Покос — не шутка, на пустой желудок много не наработаешь. И готовятся к нему всерьез. Бабка загодя подкапливает куриные яички, собирает в кринку сметану, варит творог… А если порадует дед лесным трофеем, добудет глухаря или копалуху, то мясо долго настаивается в растворе каких-то трав, а потом коптится над черемуховыми угольями в жарко протопленной печи, собирая всех нас на кухне, в надежде попробовать хоть маленький шматочек пропеченной золотистой шкурки. На бабку в такие минуты лучше не смотреть. А ей, наверное, еще больнее видеть нас — выметнула бы лучше на стол горячие куски — ешьте, ненасытное племя! — да не одним днем живем. От коровы почти весь год кормимся, на нее и жилы выматываем. Одни налоги чего стоят. Это всякому понятно. Зато нет для бабки слаще минутки, когда при сборах на покос обронит будто ненароком: «Я там, отец, копченинки завернула, так вы ее в холодок приберите».
Крякнет только удивленный дед: он про эту копченинку и позабыл давно.

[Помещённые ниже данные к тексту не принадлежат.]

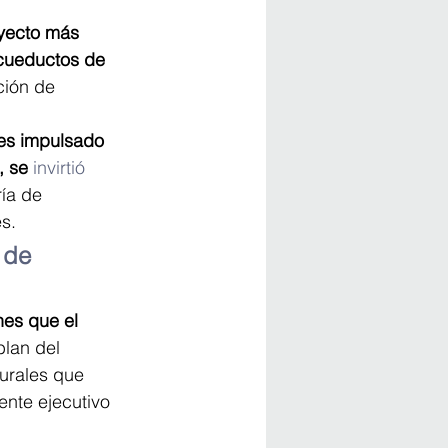
oyecto más 
acueductos de 
ción de 
es impulsado 
 se 
invirtió
ría de 
s.
 de 
nes que el 
blan del 
urales que 
ente ejecutivo 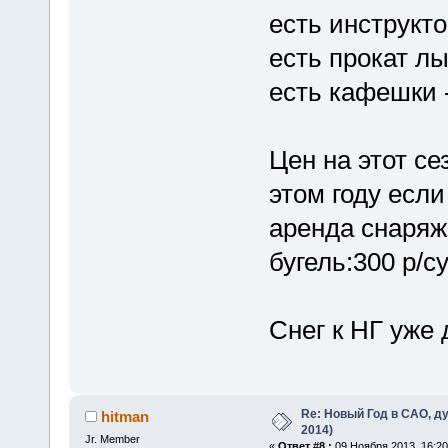
есть инструкт
есть прокат лы
есть кафешки 
Цен на этот се
этом году если
аренда снаряже
бугель:300 р/су
Снег к НГ уже
Re: Новый Год в САО, ду
hitman
2014)
Jr. Member
«
Ответ #8 :
09 Ноября 2013, 16:20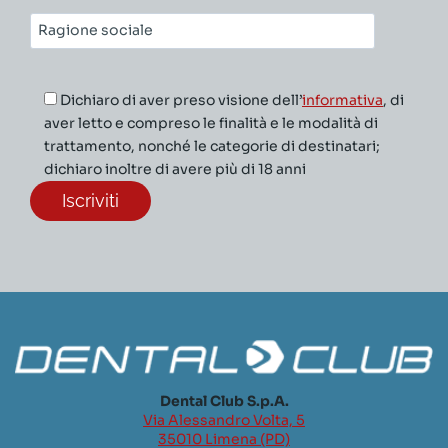
Ragione
sociale*
Dichiaro di aver preso visione dell’
informativa
, di
aver letto e compreso le finalità e le modalità di
trattamento, nonché le categorie di destinatari;
dichiaro inoltre di avere più di 18 anni
Dental Club S.p.A.
Via Alessandro Volta, 5
35010 Limena (PD)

Растревожила деда сходка, нет ему покоя. Ходит по двору смурной, какой-то потерянный.
— Мать, не помнишь, куда оселки подевал?
— В амбаре, в ящичке под верстаком… Где же еще быть твоим точилкам. Там еще курица, было, нестись пристроилась, да я ее турнула.
Нашел дед свою пропажу и снова к бабке.
— А срезка, случаем, не попадалась, помнишь, недавно нож тебе острил?
— Ох ты, господи. Да вон твоя срезка, на подоконнике лежит, глаза протирает.
— Тьфу ты, память на вороных проехала!
Знает дед, где у него что лежит, не растеря какой-нибудь, уважает в доме порядок, да просто зуд сенокосный унять не может и своим нетерпением невольно заражает всех домашних. Наконец, не выдерживает, выносит из предбанника отполированный до черноты чурбанчик с маленькой наковаленкой, притирает его к земле под навесом, за спиной пристраивает палку-рогульку. Здесь, в тени, лучше всего литовки править — не рассыплются по металлу солнечные зайчики, не утомят глаз. Я мощусь рядышком, на прогретых плахах крылечка.
— Ну что, косарь? — Выцветшие брови деда сбегаются к переносице, в такой же сизомшистой бороде вызревает улыбка. — Видно, и твое времечко приспело. Доставай рукотворную. Генке-то с Юрием нынче по «шестерочке» налажу, хватит им баловством заниматься.